→ ERFORDERLICHE MASSNAHME
Kopiere aus den unten stehenden Datensätzen den Abschnitt von der Zeile mit „Functionality“ bis einschließlich der Zeile mit „Manufacturer“ zeichengenau, ohne Änderungen.

→ ZU VERWENDENDE DATENSÄTZE
#####
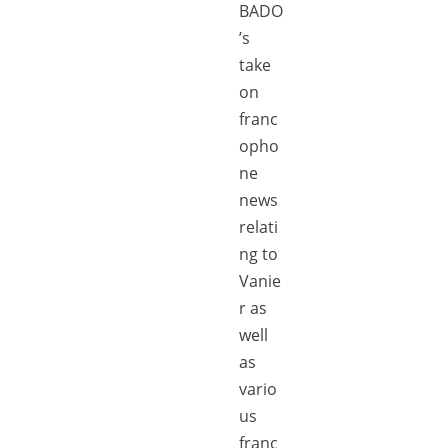
BADO
’s
take
on
franc
opho
ne
news
relati
ng to
Vanie
r as
well
as
vario
us
franc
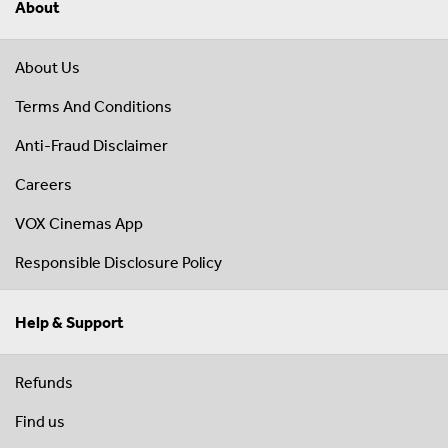
About
About Us
Terms And Conditions
Anti-Fraud Disclaimer
Careers
VOX Cinemas App
Responsible Disclosure Policy
Help & Support
Refunds
Find us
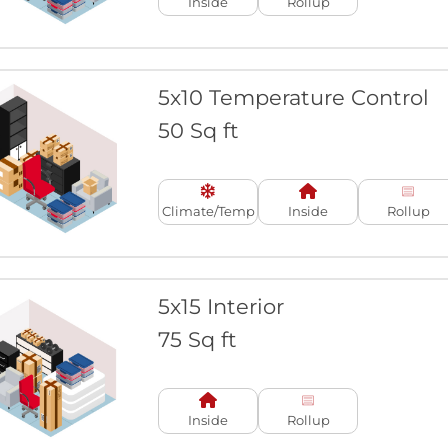
Inside
Rollup
5x10 Temperature Control
50 Sq ft
Climate/Temp
Inside
Rollup
5x15 Interior
75 Sq ft
Inside
Rollup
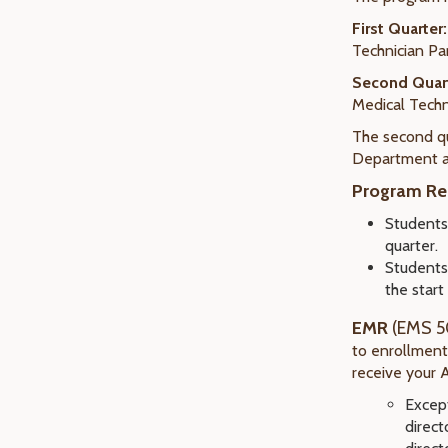
First Quarter
:
Technician Pa
Second Quar
Medical Techn
The second qu
Department an
Program Re
Student
quarter.
Students
the start
EMR
(EMS 5
to enrollmen
receive your 
Except
direct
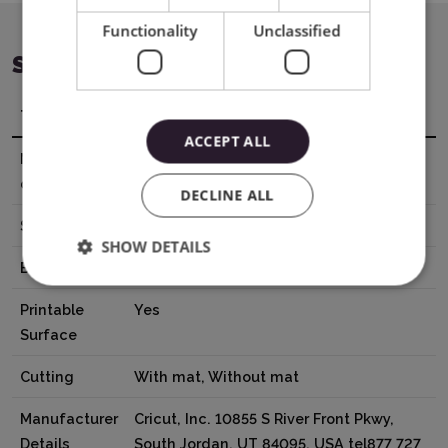
Functionality
Unclassified
SPECIFICATION
Title
Value
ACCEPT ALL
Material
13,9 x 121,9 cm
dimensions
DECLINE ALL
Surface
Smooth
SHOW DETAILS
Base
Adhesive
Printable
Yes
Surface
Cutting
With mat, Without mat
Manufacturer
Cricut, Inc. 10855 S River Front Pkwy,
Details
South Jordan, UT 84095, USA tel877 727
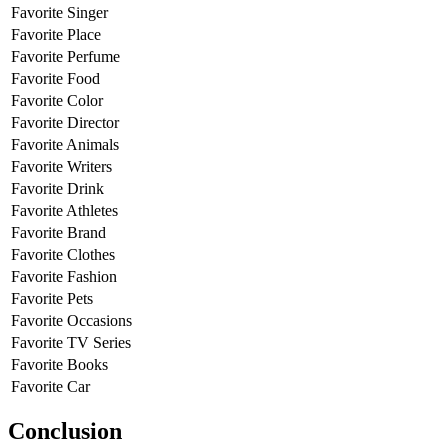
Favorite Singer
Favorite Place
Favorite Perfume
Favorite Food
Favorite Color
Favorite Director
Favorite Animals
Favorite Writers
Favorite Drink
Favorite Athletes
Favorite Brand
Favorite Clothes
Favorite Fashion
Favorite Pets
Favorite Occasions
Favorite TV Series
Favorite Books
Favorite Car
Conclusion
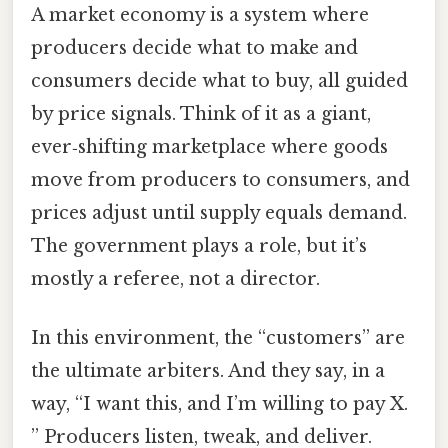
A market economy is a system where
producers decide what to make and
consumers decide what to buy, all guided
by price signals. Think of it as a giant,
ever‑shifting marketplace where goods
move from producers to consumers, and
prices adjust until supply equals demand.
The government plays a role, but it’s
mostly a referee, not a director.
In this environment, the “customers” are
the ultimate arbiters. And they say, in a
way, “I want this, and I’m willing to pay X.
” Producers listen, tweak, and deliver.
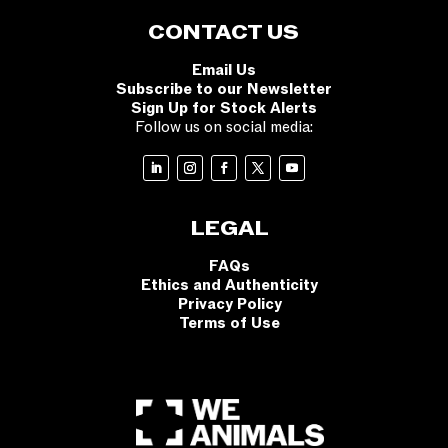
CONTACT US
Email Us
Subscribe to our Newsletter
Sign Up for Stock Alerts
Follow us on social media:
LEGAL
FAQs
Ethics and Authenticity
Privacy Policy
Terms of Use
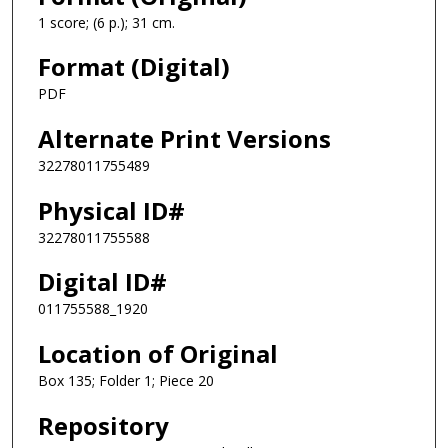
1 score; (6 p.); 31 cm.
Format (Digital)
PDF
Alternate Print Versions
32278011755489
Physical ID#
32278011755588
Digital ID#
011755588_1920
Location of Original
Box 135; Folder 1; Piece 20
Repository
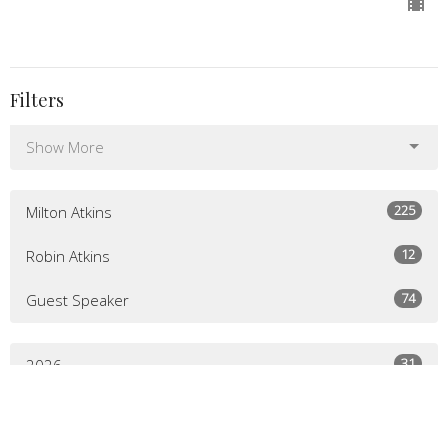
Filters
Show More
225
Milton Atkins
12
Robin Atkins
74
Guest Speaker
31
2026
52
2025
#####
→ LÖSUNG DER AUFGABE
Functionality
Unclassified
SPECIFICATION
Title
Value
ACCEPT ALL
Material
13,9 x 121,9 cm
dimensions
DECLINE ALL
Surface
Smooth
SHOW DETAILS
Base
Adhesive
Printable
Yes
Surface
Cutting
With mat, Without mat
Manufacturer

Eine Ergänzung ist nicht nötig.